IBM dumping Watson Health is an opportunity to reevaluate artificial intelligence

Scientists marked the 1970s and 1990s as two distinct “AI winters,” when sunny forecasts for artificial intelligence yielded to gloomy pessimism as projects failed to live up to the hype. IBM sold its AI-based Watson Health to a private equity firm earlier this year for what analysts describe as salvage value. Could this transaction signal a third AI winter?

Artificial intelligence has been with us longer than most people realize, reaching a mass audience with Rosey the Robot in the 1960s TV show “The Jetsons.”  This application of AI—the omniscient maid who keeps the household running—is the science fiction version. In a healthcare setting, artificial intelligence is limited.

Intended to operate in a task-specific manner, the concept is similar to real-world scenarios like when a computerized machine beats a human chess champion. Chess is structured data with predefined rules for where to move, how to move and when the game is won. Electronic patient records, upon which artificial intelligence is based, are not suited to the neat confines of a chess board.

Collecting and reporting accurate patient data is the problem. MedStar Health sees sloppy electronic health records practices harming doctors, nurses and patients. The hospital system took initial steps to focus public attention on the issue in 2010, and the effort continues today. MedStar’s awareness campaign usurps the “EHR” acronym, turning it into “errors happen regularly” to make the mission clear.

Analyzing software from leading EHR vendors, MedStar found entering data is often unintuitive and displays make it confusing for clinicians to interpret information. Patient records software often has no connection to how doctors and nurses actually work, prompting yet more errors.

Examples of medical data errors appear in medical journals, the media and court cases, and they range from faulty code deleting critical information to mysteriously switching patient genders. Since there is no formal reporting system, there is no definitive number of data-driven medical errors. The high probability that bad data is dumped into artificial intelligence applications derails its potential.

Developing artificial intelligence starts with training an algorithm to detect patterns. Data is entered and when a large enough sample is realized, the algorithm is tested to see if it correctly identifies certain patient attributes.
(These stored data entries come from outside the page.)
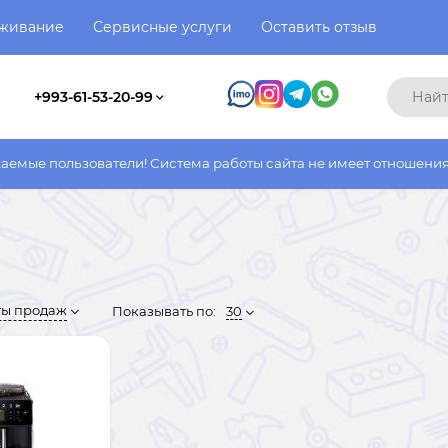
уживание
Сервисные услуги
Оставить отзыв
+993-61-53-20-99
атели! Система работы сайта не имеет отношения к системе раб
ты продаж
Показывать по:
30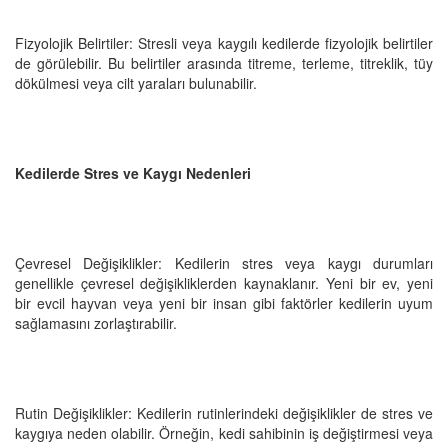
Fizyolojik Belirtiler: Stresli veya kaygılı kedilerde fizyolojik belirtiler
de görülebilir. Bu belirtiler arasında titreme, terleme, titreklik, tüy
dökülmesi veya cilt yaraları bulunabilir.
Kedilerde Stres ve Kaygı Nedenleri
Çevresel Değişiklikler: Kedilerin stres veya kaygı durumları
genellikle çevresel değişikliklerden kaynaklanır. Yeni bir ev, yeni
bir evcil hayvan veya yeni bir insan gibi faktörler kedilerin uyum
sağlamasını zorlaştırabilir.
Rutin Değişiklikler: Kedilerin rutinlerindeki değişiklikler de stres ve
kaygıya neden olabilir. Örneğin, kedi sahibinin iş değiştirmesi veya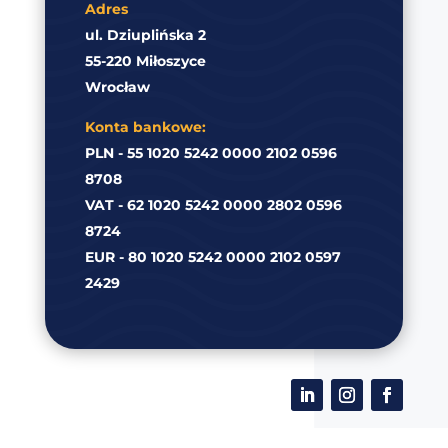
Adres
ul. Dziuplińska 2
55-220 Miłoszyce
Wrocław
Konta bankowe:
PLN - 55 1020 5242 0000 2102 0596
8708
VAT - 62 1020 5242 0000 2802 0596
8724
EUR - 80 1020 5242 0000 2102 0597
2429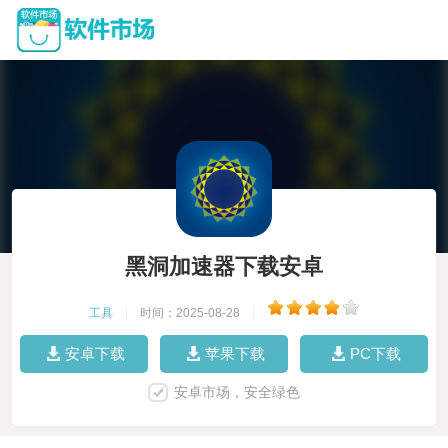
黑洞加速器下载安卓
工具
|
时间：2025-08-28
|
安卓下载
苹果下载
PC下载
安卓市场，安全绿色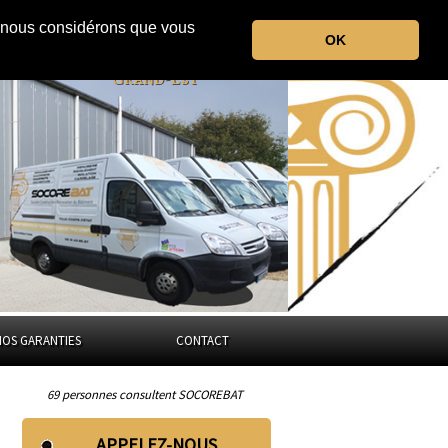
r, nous considérons que vous
OK
les Vosges
Grand-Est
NOS GARANTIES
CONTACT
69 personnes consultent SOCOREBAT
APPELEZ-NOUS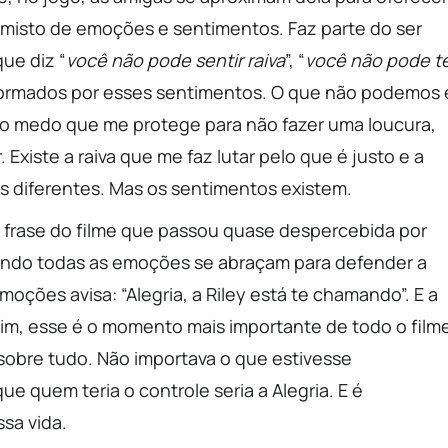
isto de emoções e sentimentos. Faz parte do ser
ue diz “
você não pode sentir raiva
”, “
você não pode t
formados por esses sentimentos. O que não podemos 
, o medo que me protege para não fazer uma loucura,
Existe a raiva que me faz lutar pelo que é justo e a
as diferentes. Mas os sentimentos existem.
ma frase do filme que passou quase despercebida por
ando todas as emoções se abraçam para defender a
moções avisa: “Alegria, a Riley está te chamando”. E a
 mim, esse é o momento mais importante de todo o film
 sobre tudo. Não importava o que estivesse
 quem teria o controle seria a Alegria. E é
sa vida.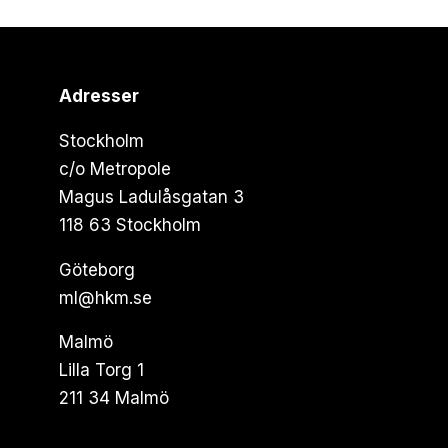
Adresser
Stockholm
c/o Metropole
Magus Ladulåsgatan 3
118 63 Stockholm
Göteborg
ml@hkm.se
Malmö
Lilla Torg 1
211 34 Malmö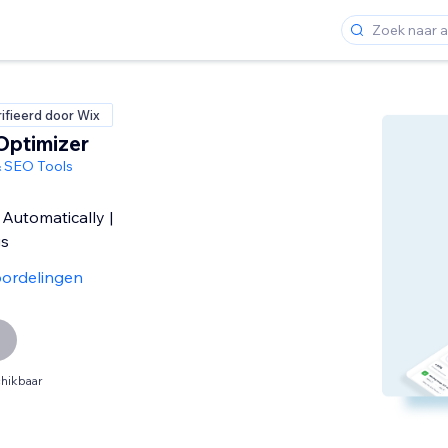
ifieerd door Wix
Optimizer
& SEO Tools
 Automatically |
gs
ordelingen
hikbaar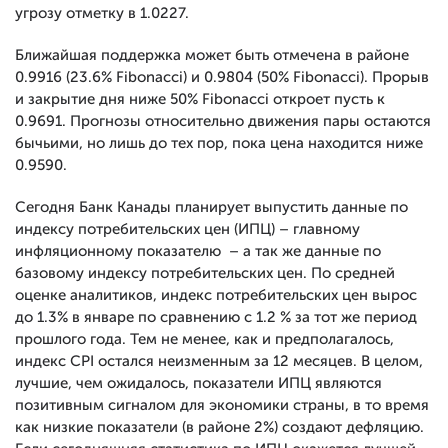
угрозу отметку в 1.0227.
Ближайшая поддержка может быть отмечена в районе
0.9916 (23.6% Fibonacci) и 0.9804 (50% Fibonacci). Прорыв
и закрытие дня ниже 50% Fibonacci откроет пусть к
0.9691. Прогнозы относительно движения пары остаются
бычьими, но лишь до тех пор, пока цена находится ниже
0.9590.
Сегодня Банк Канады планирует выпустить данные по
индексу потребительских цен (ИПЦ) – главному
инфляционному показателю – а так же данные по
базовому индексу потребительских цен. По средней
оценке аналитиков, индекс потребительских цен вырос
до 1.3% в январе по сравнению с 1.2 % за тот же период
прошлого года. Тем не менее, как и предполагалось,
индекс CPI остался неизменным за 12 месяцев. В целом,
лучшие, чем ожидалось, показатели ИПЦ являются
позитивным сигналом для экономики страны, в то время
как низкие показатели (в районе 2%) создают дефляцию.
Despite the term “machine learning,” which implies a constantly evolving process, the technology is tested and deployed like traditional software development. If the underlying data is correct, then properly trained algorithms will automate functions making doctors more efficient.

Take, for example, diagnosing medical conditions based on eye images. In one patient the eye is healthy; in another the eye shows signs of diabetic retinopathy. Images of both healthy and “sick” eyes are captured. When enough patient data is fed into the artificial intelligence system, the algorithm will learn to identify patients with the disease.
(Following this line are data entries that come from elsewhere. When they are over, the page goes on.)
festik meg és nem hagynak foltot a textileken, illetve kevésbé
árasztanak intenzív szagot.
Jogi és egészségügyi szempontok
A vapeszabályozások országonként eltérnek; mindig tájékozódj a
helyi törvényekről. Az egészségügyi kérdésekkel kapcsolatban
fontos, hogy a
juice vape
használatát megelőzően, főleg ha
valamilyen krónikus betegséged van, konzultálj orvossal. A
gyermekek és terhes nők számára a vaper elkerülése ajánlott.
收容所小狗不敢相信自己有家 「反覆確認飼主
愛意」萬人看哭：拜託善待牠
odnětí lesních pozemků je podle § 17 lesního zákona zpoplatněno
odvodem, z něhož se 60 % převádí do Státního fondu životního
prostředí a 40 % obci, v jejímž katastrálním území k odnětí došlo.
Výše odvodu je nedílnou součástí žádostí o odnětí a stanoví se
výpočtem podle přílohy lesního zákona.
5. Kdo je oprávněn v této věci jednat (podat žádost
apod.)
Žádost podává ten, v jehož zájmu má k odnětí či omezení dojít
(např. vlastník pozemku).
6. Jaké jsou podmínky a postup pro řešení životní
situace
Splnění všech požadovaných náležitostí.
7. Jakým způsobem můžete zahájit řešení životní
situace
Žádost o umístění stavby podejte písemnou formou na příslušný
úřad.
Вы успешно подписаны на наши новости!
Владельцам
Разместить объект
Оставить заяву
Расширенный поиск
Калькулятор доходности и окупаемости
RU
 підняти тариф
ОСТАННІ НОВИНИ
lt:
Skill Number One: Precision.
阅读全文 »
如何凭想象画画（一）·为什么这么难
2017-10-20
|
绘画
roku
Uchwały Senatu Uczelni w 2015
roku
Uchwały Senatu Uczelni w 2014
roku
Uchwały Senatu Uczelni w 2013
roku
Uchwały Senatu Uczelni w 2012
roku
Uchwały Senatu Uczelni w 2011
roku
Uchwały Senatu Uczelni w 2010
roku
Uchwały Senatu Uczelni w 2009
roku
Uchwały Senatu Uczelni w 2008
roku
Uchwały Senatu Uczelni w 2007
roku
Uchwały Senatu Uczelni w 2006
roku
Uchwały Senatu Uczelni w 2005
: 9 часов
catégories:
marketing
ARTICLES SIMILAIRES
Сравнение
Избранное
Andrew Beam, a professor at Harvard University with private sector experience in machine learning, presented a troubling scenario of what could go wrong without anybody even knowing it. Using the eye example above, let’s say as more patients are seen, more eye images are fed into the system which is now integrated into the clinical workflow as an automated process. So far so good. But let’s say images include treated patients with diabetic retinopathy. Those treated patients have a small scar from a laser incision. Now the algorithm is tricked into looking for small scars.

Adding to the data confusion, doctors don’t agree among themselves on what thousands of patient data points actually mean. Human intervention is required to tell the algorithm what data to look for, and it is hard coded as labels for machine reading. Other concerns include EHR software updates that can create errors. A hospital may switch software vendors resulting in what is called data shift, when information moves elsewhere.
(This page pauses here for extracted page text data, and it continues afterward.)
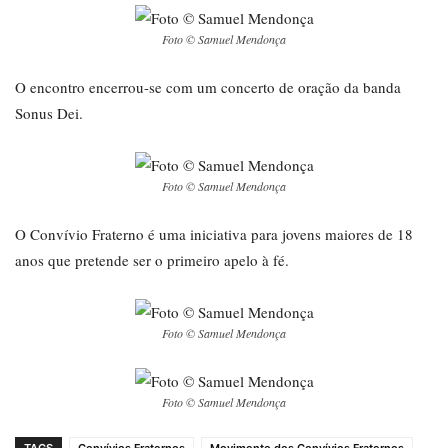
Foto © Samuel Mendonça
O encontro encerrou-se com um concerto de oração da banda
Sonus Dei.
Foto © Samuel Mendonça
O Convívio Fraterno é uma iniciativa para jovens maiores de 18
anos que pretende ser o primeiro apelo à fé.
Foto © Samuel Mendonça
Foto © Samuel Mendonça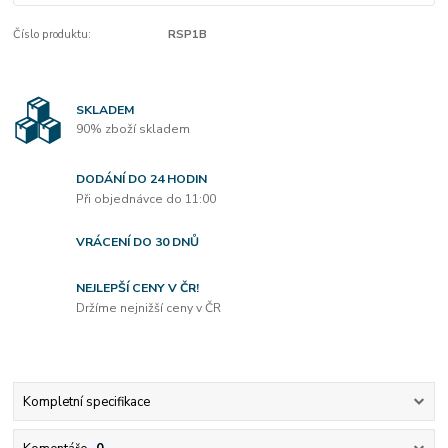
Číslo produktu:
RSP1B
SKLADEM
90% zboží skladem
DODÁNÍ DO 24 HODIN
Při objednávce do 11:00
VRÁCENÍ DO 30 DNŮ
NEJLEPŠÍ CENY V ČR!
Držíme nejnižší ceny v ČR
Kompletní specifikace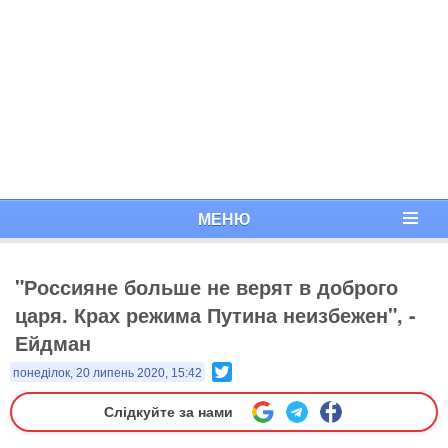
МЕНЮ
"Россияне больше не верят в доброго
царя. Крах режима Путина неизбежен", -
Ейдман
Twitter
понеділок, 20 липень 2020, 15:42
Слідкуйте за нами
That’s what happened at MD Anderson Cancer Center and was the technical reason why IBM’s first partnership ended. IBM’s then-CEO Ginni Rometty described the arrangement, announced in 2013, as the company’s healthcare “moonshot.” MD Anderson’s stated, in a press release, that it would use Watson Health in its mission to eradicate cancer. Two years later the partnership failed. To go forward, both parties would have had to retrain the system to understand data from the new software. It was the beginning of the end for IBM’s Watson Health.

Artificial intelligence in healthcare is only as good as the data. Precision management of patient data is not science fiction or a “moonshot,” but it is essential for AI to succeed. The alternative is a promising healthcare technology becoming frozen in time.